Incorporación de las clases subalternas: Más allá del dolor impotente y el llanto desgarrado que ha suscitado a toda la nación, los hechos identificados con Ayotzinapa constituyen un capítulo de otro relato más alentador: lo que hoy vivimos con las protestas que encabezan los normalistas y sus familiares es la confrontación clara y abierta de las clases más desprotegidas de la sociedad contra el Estado canalla. Ni el empresario Alejandro Martí antes, ni la valiente señora de Wallace, ni siquiera el poeta Sicilia -por recordar a agraviados notables- lograron confrontarse con el poder de forma tan franca como ocurre ahora, por la sencilla razón de que eran (y son), después de todo, parte de los sectores privilegiados del sistema. En cambio, Ayotzinapa es el eslabón de otra historia que incorpora a sectores de las verdaderas clases subalternas al escenario político nacional: es el relevo de las autodefensas michoacanas (hoy mermadas, en parte por su localismo); es la expresión más nítida de la "crisis catastrofista" que necesita el país para cambiar de verdad.

CONSIGNA -
Continúa el texto sobre Ayotzinapa y las clases subalternas a partir de su última oración. Los registros no intervienen en esta actividad.

LISTADO DE DATOS -

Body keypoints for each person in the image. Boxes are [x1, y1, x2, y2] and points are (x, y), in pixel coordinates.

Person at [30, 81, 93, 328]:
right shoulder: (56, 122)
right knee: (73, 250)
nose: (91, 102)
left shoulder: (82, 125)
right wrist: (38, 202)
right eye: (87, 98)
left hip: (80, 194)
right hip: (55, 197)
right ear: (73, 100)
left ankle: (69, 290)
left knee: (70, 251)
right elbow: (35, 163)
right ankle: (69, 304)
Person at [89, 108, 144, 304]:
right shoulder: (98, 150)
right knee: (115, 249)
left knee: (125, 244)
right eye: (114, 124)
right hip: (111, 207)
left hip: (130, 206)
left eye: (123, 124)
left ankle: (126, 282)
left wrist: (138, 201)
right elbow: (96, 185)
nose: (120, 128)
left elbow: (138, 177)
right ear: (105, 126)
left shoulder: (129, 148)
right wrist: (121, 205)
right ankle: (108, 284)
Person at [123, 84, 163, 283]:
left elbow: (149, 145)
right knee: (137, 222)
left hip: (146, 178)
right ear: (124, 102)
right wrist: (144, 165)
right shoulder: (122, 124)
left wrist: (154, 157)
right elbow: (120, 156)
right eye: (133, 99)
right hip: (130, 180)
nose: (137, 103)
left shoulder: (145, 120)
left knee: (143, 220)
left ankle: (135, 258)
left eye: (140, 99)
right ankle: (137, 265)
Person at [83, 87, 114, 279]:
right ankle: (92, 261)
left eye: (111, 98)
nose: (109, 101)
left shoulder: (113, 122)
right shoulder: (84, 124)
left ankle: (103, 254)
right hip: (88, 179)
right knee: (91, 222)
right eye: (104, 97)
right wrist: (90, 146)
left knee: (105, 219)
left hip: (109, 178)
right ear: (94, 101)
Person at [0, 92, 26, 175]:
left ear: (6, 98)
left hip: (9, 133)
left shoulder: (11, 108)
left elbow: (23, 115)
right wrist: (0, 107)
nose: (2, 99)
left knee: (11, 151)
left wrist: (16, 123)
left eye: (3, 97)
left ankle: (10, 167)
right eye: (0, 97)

* * *

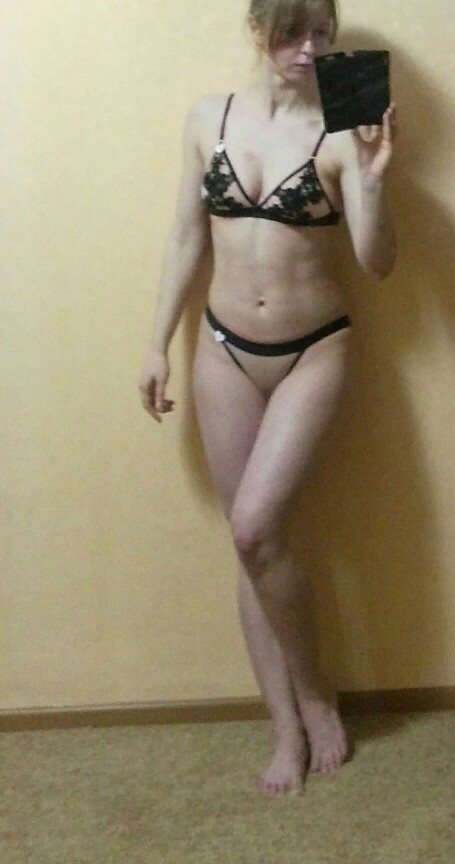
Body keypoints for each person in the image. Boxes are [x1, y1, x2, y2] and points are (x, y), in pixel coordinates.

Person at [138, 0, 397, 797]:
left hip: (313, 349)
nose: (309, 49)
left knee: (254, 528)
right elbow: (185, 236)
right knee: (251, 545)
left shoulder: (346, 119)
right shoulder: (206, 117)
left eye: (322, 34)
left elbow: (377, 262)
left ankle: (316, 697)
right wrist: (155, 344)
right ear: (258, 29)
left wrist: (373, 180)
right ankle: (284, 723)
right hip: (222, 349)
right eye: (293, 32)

ESPACIO DE RESPUESTA -
Crisis catastrofista: Es la que vive México ahora. Se trata de una percepción política instalada en el imaginario social como caótica, incierta e insostenible, en la que el Estado (no fallido sino canalla) ha mermado escandalosa e irreversiblemente su credibilidad para dirigir a la sociedad hacia un determinado bienestar general -y conservarlo. Es una situación en que se han esfumado las garantías, consideradas mínimas, de seguridad y orden sociales. Es una crisis de hegemonía del bloque dominante; una crisis del Estado en general (no sólo una crisis ministerial o de gobierno). El catastrofismo ocurre cuando convergen al mismo tiempo: 1) el fracaso del proyecto al que el grupo en el poder convocó a que se incorporara entusiastamente la ciudadanía  (en este caso, el neoliberalismo y su democracia mediática), y 2) la creciente agitación de protestas (tanto pacíficas como violentas) de sectores sociales antes pasivos y marginados de la acción política. Eso es lo que significa Ayotzinapa...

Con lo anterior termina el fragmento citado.